__AIM OF THE EXERCISE__: Gather each line of the records below that contains the string "пояснением". Case must match.

---- EXTRACTED DATA

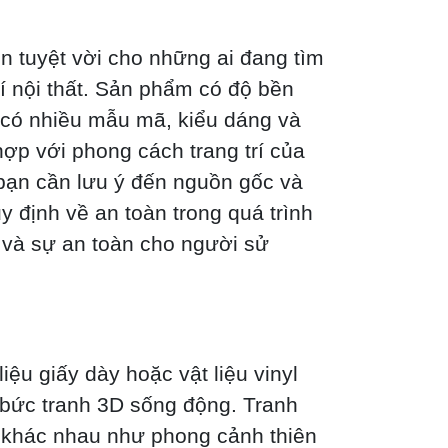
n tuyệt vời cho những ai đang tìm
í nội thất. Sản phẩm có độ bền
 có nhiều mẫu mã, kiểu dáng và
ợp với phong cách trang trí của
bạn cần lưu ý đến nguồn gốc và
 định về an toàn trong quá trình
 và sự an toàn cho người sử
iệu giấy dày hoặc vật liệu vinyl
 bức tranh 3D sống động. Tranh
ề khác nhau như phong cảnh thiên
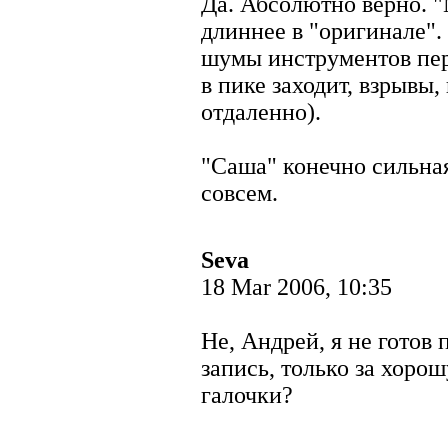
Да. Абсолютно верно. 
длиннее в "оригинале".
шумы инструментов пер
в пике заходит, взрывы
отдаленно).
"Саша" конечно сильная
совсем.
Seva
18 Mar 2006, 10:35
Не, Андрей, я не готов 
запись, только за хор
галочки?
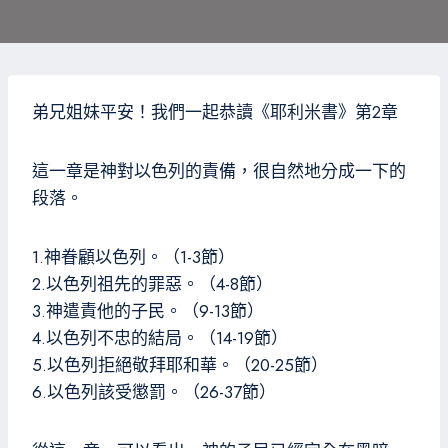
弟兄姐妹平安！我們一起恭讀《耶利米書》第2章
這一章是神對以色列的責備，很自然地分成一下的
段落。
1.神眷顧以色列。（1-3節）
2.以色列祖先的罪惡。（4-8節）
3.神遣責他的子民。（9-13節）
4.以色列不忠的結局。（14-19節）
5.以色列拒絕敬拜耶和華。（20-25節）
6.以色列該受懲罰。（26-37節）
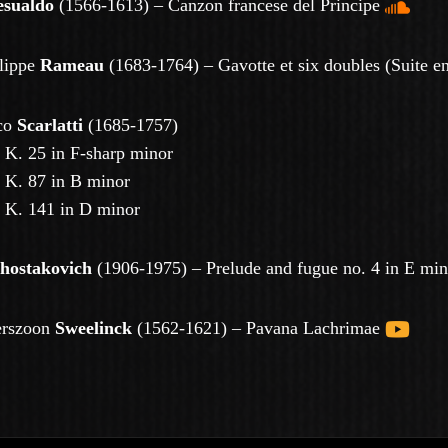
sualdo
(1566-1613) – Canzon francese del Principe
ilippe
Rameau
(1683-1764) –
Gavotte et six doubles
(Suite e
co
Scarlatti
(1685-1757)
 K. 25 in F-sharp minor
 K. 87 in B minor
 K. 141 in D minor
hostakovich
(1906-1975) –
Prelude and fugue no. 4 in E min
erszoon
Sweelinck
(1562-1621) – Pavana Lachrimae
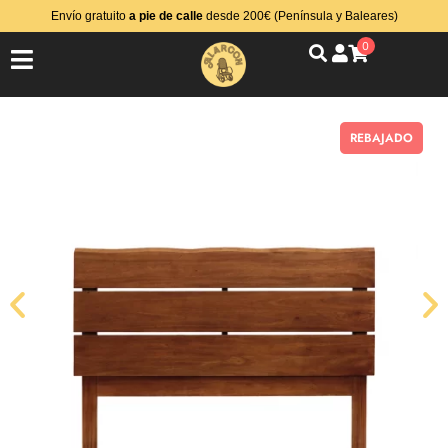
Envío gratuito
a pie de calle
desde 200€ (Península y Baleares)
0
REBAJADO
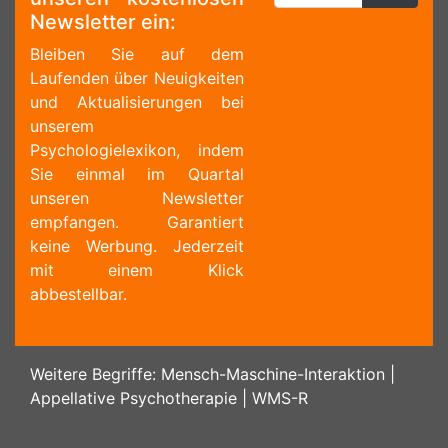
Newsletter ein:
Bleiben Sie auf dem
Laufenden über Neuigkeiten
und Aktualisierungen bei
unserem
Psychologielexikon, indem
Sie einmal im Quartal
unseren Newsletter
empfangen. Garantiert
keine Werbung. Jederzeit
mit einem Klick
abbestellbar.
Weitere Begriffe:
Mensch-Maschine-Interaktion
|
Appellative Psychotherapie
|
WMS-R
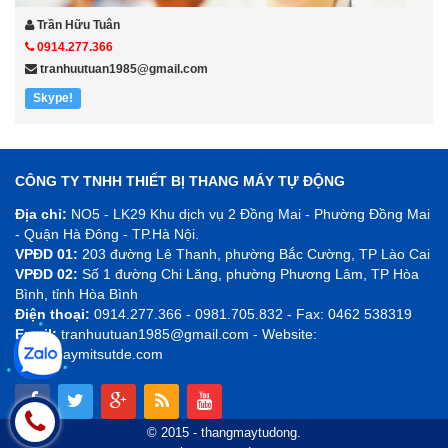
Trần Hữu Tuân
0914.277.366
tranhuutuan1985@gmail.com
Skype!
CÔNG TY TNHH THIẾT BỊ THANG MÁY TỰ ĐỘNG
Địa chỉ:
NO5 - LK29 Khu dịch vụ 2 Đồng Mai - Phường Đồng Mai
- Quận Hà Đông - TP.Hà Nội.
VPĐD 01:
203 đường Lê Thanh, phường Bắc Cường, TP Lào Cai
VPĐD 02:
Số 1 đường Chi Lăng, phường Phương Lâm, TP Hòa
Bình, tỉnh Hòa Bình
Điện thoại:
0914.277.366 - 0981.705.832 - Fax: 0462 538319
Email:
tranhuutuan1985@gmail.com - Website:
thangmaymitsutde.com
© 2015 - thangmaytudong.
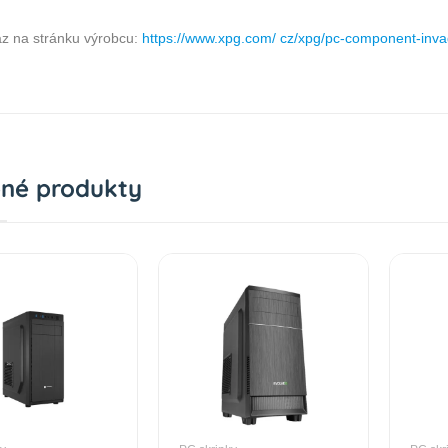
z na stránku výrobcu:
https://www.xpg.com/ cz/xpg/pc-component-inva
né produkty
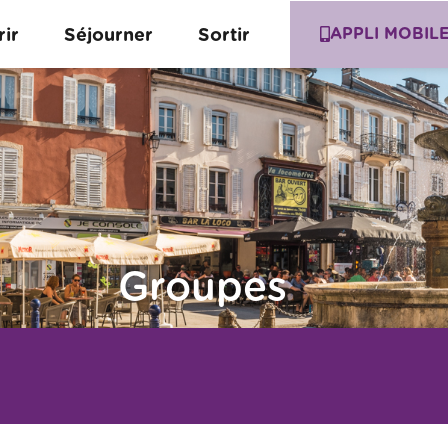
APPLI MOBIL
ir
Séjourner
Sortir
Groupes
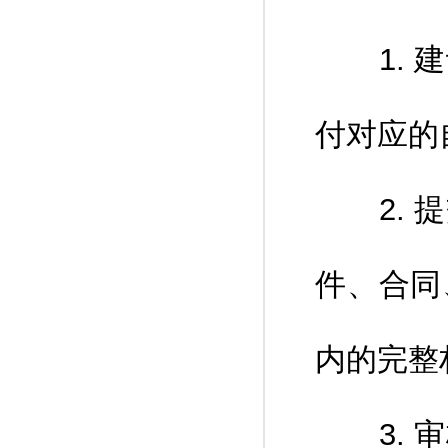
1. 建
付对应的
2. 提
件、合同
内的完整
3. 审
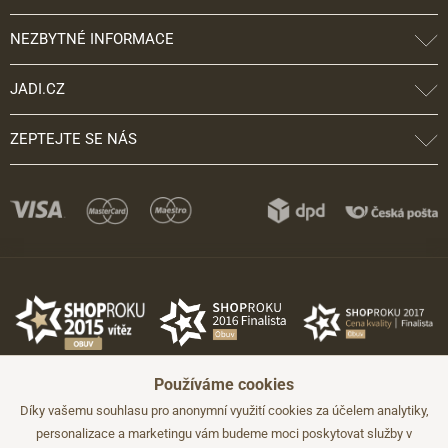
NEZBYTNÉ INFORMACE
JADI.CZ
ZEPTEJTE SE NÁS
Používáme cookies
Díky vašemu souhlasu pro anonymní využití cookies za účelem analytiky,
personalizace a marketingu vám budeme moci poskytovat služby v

--------
---- EXTRACTED DATA

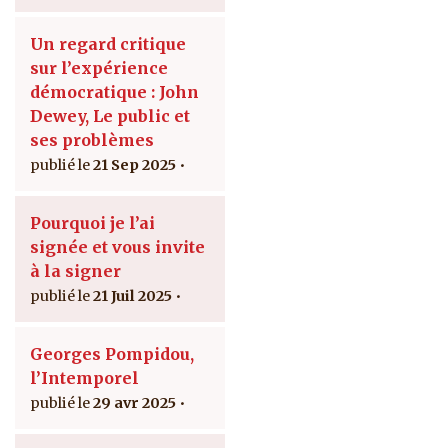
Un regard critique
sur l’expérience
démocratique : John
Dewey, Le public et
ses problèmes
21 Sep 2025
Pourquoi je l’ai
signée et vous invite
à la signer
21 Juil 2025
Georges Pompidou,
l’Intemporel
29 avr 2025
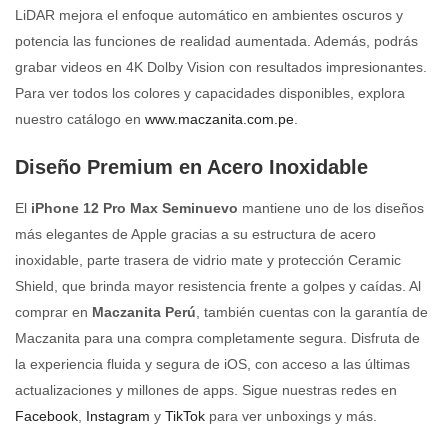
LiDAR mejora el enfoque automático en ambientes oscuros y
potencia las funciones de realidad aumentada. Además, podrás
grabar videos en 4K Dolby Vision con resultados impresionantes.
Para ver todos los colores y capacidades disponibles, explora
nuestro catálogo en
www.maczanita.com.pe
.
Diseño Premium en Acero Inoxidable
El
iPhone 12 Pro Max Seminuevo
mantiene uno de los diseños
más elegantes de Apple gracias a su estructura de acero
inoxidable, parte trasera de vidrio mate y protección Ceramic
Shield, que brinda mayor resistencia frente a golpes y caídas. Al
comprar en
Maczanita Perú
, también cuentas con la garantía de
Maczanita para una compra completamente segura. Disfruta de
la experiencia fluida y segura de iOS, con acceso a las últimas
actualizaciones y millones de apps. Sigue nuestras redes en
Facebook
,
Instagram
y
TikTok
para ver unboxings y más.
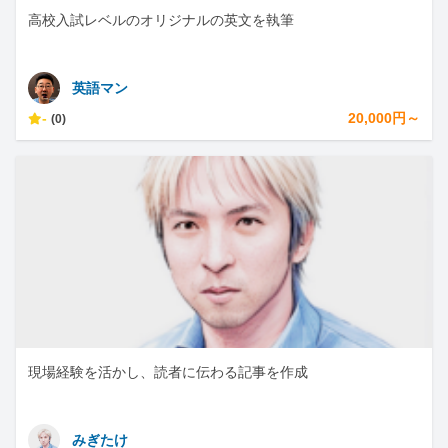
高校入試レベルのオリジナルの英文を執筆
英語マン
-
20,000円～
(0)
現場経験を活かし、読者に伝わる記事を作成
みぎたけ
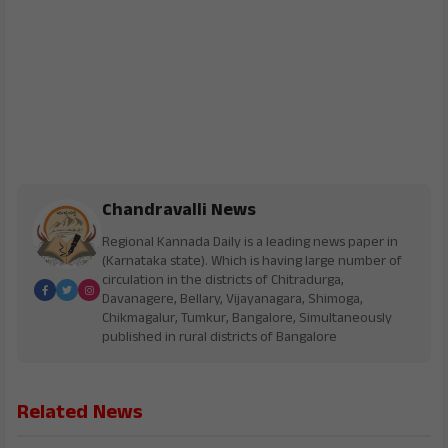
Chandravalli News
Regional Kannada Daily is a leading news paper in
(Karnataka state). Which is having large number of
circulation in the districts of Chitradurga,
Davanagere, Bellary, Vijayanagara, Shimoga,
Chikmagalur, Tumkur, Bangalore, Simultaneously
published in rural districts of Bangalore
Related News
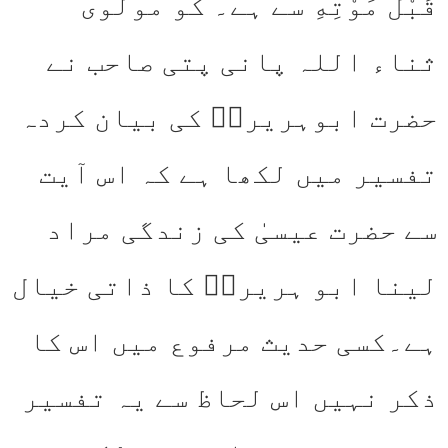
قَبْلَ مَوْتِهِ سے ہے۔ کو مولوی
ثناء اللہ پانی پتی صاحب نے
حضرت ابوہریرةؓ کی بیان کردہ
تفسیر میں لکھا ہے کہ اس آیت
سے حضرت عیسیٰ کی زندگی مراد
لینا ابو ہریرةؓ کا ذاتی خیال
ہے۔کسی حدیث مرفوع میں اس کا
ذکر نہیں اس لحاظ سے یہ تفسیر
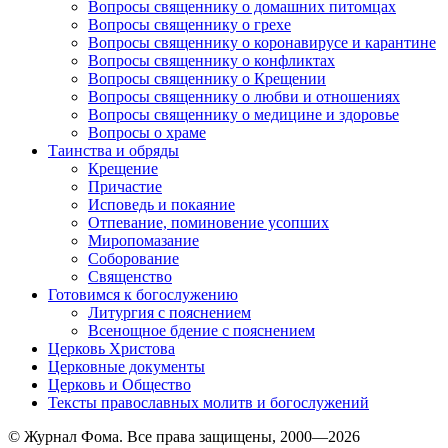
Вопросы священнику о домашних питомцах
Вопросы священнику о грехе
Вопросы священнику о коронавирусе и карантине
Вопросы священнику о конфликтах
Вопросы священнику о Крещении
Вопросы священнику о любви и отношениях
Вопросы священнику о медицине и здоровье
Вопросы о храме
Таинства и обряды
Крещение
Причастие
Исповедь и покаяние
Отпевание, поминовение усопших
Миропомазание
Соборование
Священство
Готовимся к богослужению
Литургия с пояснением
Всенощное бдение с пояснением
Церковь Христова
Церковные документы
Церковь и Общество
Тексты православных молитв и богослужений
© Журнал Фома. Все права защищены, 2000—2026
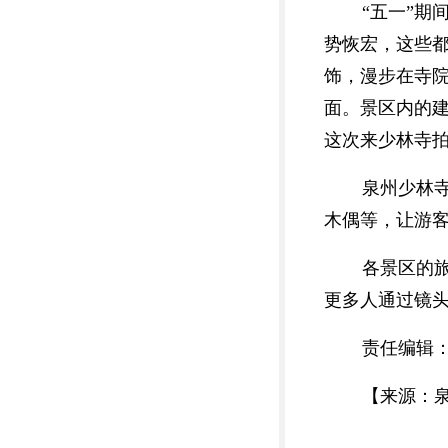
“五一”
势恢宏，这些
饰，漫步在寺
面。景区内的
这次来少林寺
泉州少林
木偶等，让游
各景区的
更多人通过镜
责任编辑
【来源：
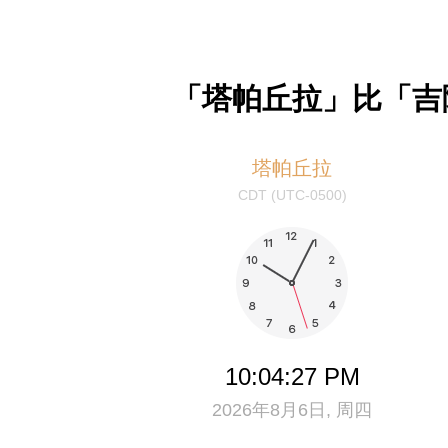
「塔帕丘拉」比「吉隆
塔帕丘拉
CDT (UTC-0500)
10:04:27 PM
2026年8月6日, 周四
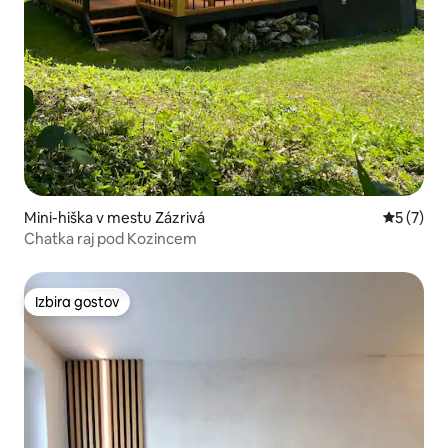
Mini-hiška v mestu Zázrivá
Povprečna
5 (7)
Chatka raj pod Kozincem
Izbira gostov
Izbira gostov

--------

__SOLUTION__:
Литургия с пояснением
Всенощное бдение с пояснением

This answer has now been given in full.